Multi-annual cycles, or “waves” are present in the CO2 carbon isotope data after removing the seasonal cycle.  Lower amplitude but correlative waves also exist in the bulk CO2 chart.  Periods of rapidly falling d C13/C12 correspond to El Niño climatic events, suggesting variability in the rate at which the tropical Pacific Ocean takes up or releases C12 to the atmosphere.  The amplitude of the waves interrupts and sometimes reverses the secular trend, indicating that the volumes of carbon exchanged sometimes exceed the volume of human carbon emissions.

A series of mathematical operations can reduce the global CO2 isotope record to a single trace which indicates the rate at which atmospheric carbon is exchanged with the Carbonsphere.  Assuming no fractionation in the exchange process, positive values indicate a faster rate of absorption of C12 by the Carbonsphere.  Negative values indicate a slower rate of C12 absorption by the Carbonsphere.  With a slight time lag, the trace can be correlated with the Oceanic Niño Index (ONI).  The ONI is a measure of sea surface temperatures published by NOAA, indicating the prevalence of El Niño or La Niño conditions. 
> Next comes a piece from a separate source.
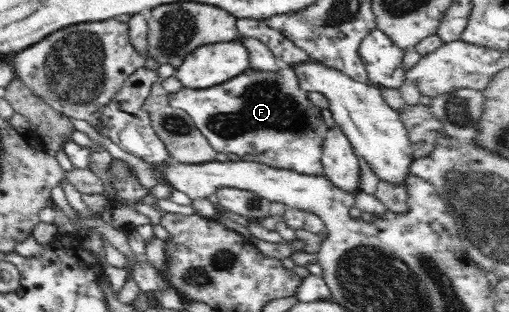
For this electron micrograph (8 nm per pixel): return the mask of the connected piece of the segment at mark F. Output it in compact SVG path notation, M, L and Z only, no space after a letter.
M281 64L278 69L248 69L221 84L201 90L182 88L169 94L169 103L189 113L197 128L217 152L236 154L241 160L323 175L322 142L328 129L322 108L300 87L296 70Z

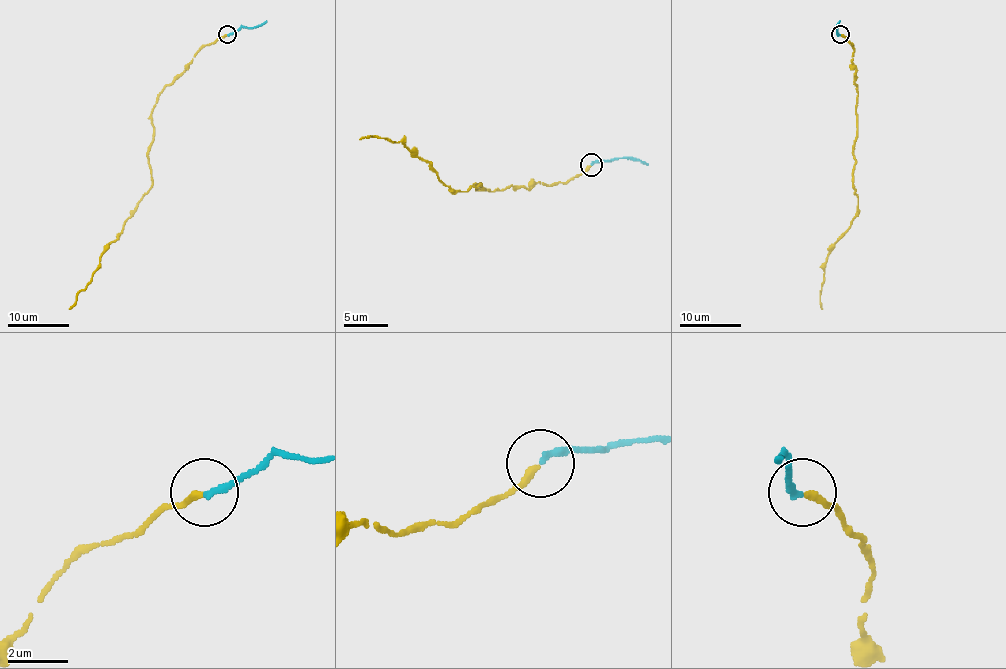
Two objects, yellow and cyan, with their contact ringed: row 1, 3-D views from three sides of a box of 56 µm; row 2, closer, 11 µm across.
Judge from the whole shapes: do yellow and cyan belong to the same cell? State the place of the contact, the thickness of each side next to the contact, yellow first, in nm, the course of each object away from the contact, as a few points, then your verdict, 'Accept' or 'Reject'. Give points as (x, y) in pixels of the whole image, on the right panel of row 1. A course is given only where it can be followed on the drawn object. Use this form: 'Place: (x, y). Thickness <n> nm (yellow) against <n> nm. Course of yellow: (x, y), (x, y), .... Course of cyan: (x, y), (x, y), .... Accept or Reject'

The trace derived from the d C13/C12 isotope data indicates variability in the rate of exchange of C12 between the atmosphere and carbon reservoirs. That curve correlates well with the Oceanic Niño Index, a measure of the El Niño/El Niña climate cycle.  La Niña conditions, which are characterized by abnormally cool sea surface temperatures, correspond with accelerated absorption of atmospheric C12 by the ocean.  El Niño conditions, characterized by warm sea surface temperatures, correspond to decreased absorption of atmospheric C12 by the ocean. 

The quality and quantity of oceanic carbon data is weak in comparison to atmospheric CO2 data.  Oceanic carbon data is limited by a lack of continuous readings or fixed observation sites, and is strongly influenced by local biological activity.  Nevertheless, at the broadest scale, oceanic dissolved inorganic carbon is isotopically lighter in the Northern Hemisphere, reflecting the influence of fossil fuels in the Northern Hemisphere.  Improved, systematic data collection in the oceans and other carbon reservoirs will be necessary to develop a comprehensive model of the earth’s carbon cycle.
Note: Since the original poster was presented in May, 2014, I have noticed that the low d C13/C12 values are located in the Atlantic Ocean, and may be associated with the Greenland Current.  It is possible that these values reflect a natural process, such as a significant volume of glacial meltwater lowering the d C13/C12 value of the seawater.